Mail Archives: djgpp-workers/2000/07/20/03:50:07
> > > Anyway, one reason that __null might cause trouble is that it breaks
> > > previous versions of the library which were compiled with different
> > > definition of NULL. I think we've been discussing that on the DJGPP
> > > developers list to death.
[...]
> Seriously, though: the conclusion was that we didn't like the
> redefinition of NULL in C++ headers (see my other message for the
> problems this causes).
So you had all this discussion to agree on a mental state (you don't
like it)? I had hoped you could have concluded that it either does or
does not break the library. If it does break the library, exactly why?
If it does not break the library, what is the problem?

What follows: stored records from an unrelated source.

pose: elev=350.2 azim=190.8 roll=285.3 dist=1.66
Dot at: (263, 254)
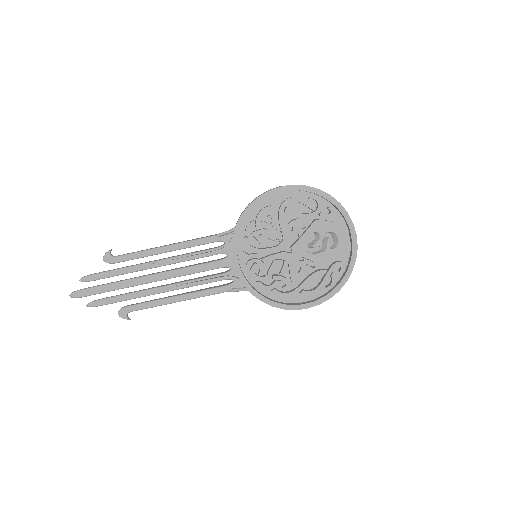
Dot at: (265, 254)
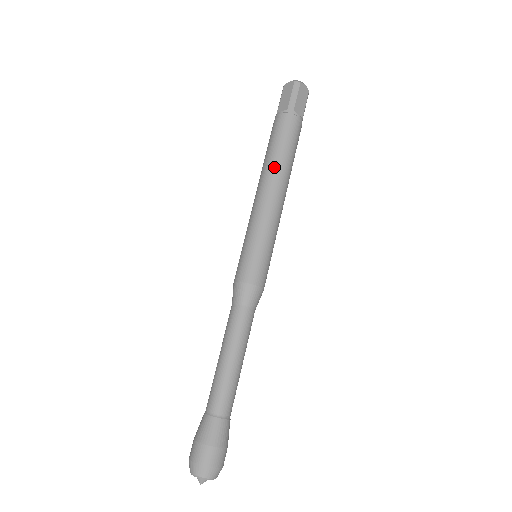
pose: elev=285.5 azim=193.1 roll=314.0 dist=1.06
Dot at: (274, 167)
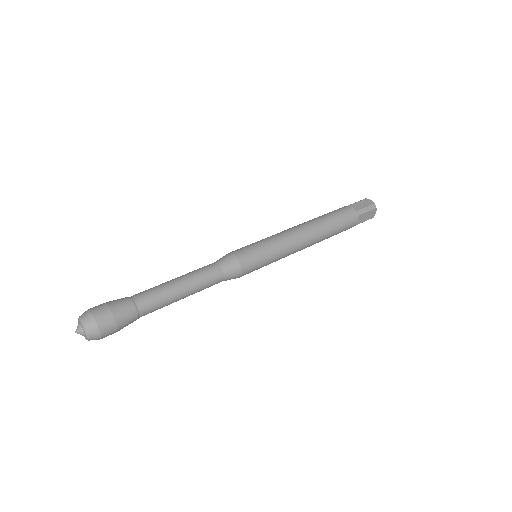
Dot at: (319, 227)
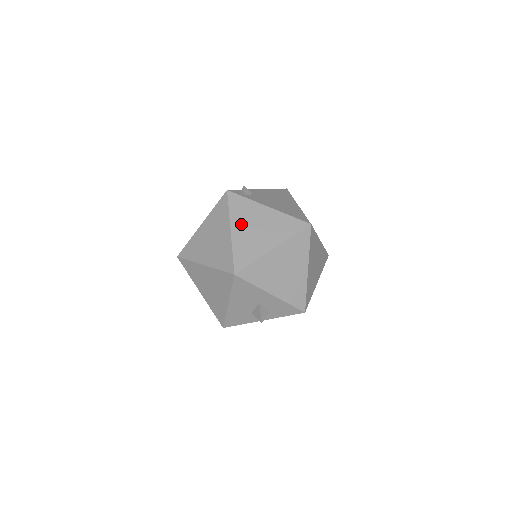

Please try to be technical instead of political - especially if you
are asking the same from GCC developers!
> But we couldn't understand why does the C++ compiler redefines NULL
> in its headers, so we couldn't find a solution that would satisfy us
> all and avoid breaking the C++ compiler at the same time. Perhaps
> you could help.
It's very easy. In C++, NULL is an "implementationdefined C++ null
pointer constant", according to 18.1, [lib.support.types]/4. That
means, "possible definitions include 0 and 0L, but not (void*)0".
If you define NULL as 0, you find that
#include <stdlib.h>
void foo(int);
void foo(int*);
int main()
{
foo(NULL);
}
will compile flawlessly and invoke the first function, even though it
is probably the author probably meant to express a pointer. The reason
is that passing 0 into an int is an exact match, whereas converting it
to int* is a conversion. Please note that the exact meaning of this
program could depend on the platform - if the parameter is a typedef
that is "long int" on some systems and "int" on others, the meaning of
this program changes.
The same problem exists with
throw NULL;
which does not do what the user would expect (i.e. it throws an int,
or long - not a null pointer). There are a few more common program
mistakes involving a misunderstanding of NULL. Those can only be
detected if the compiler *knows* that this used to be NULL, hence the
__null keyword.
I believe this feature of g++ has proven useful, and I'd certainly
expect that all ports of g++ support it.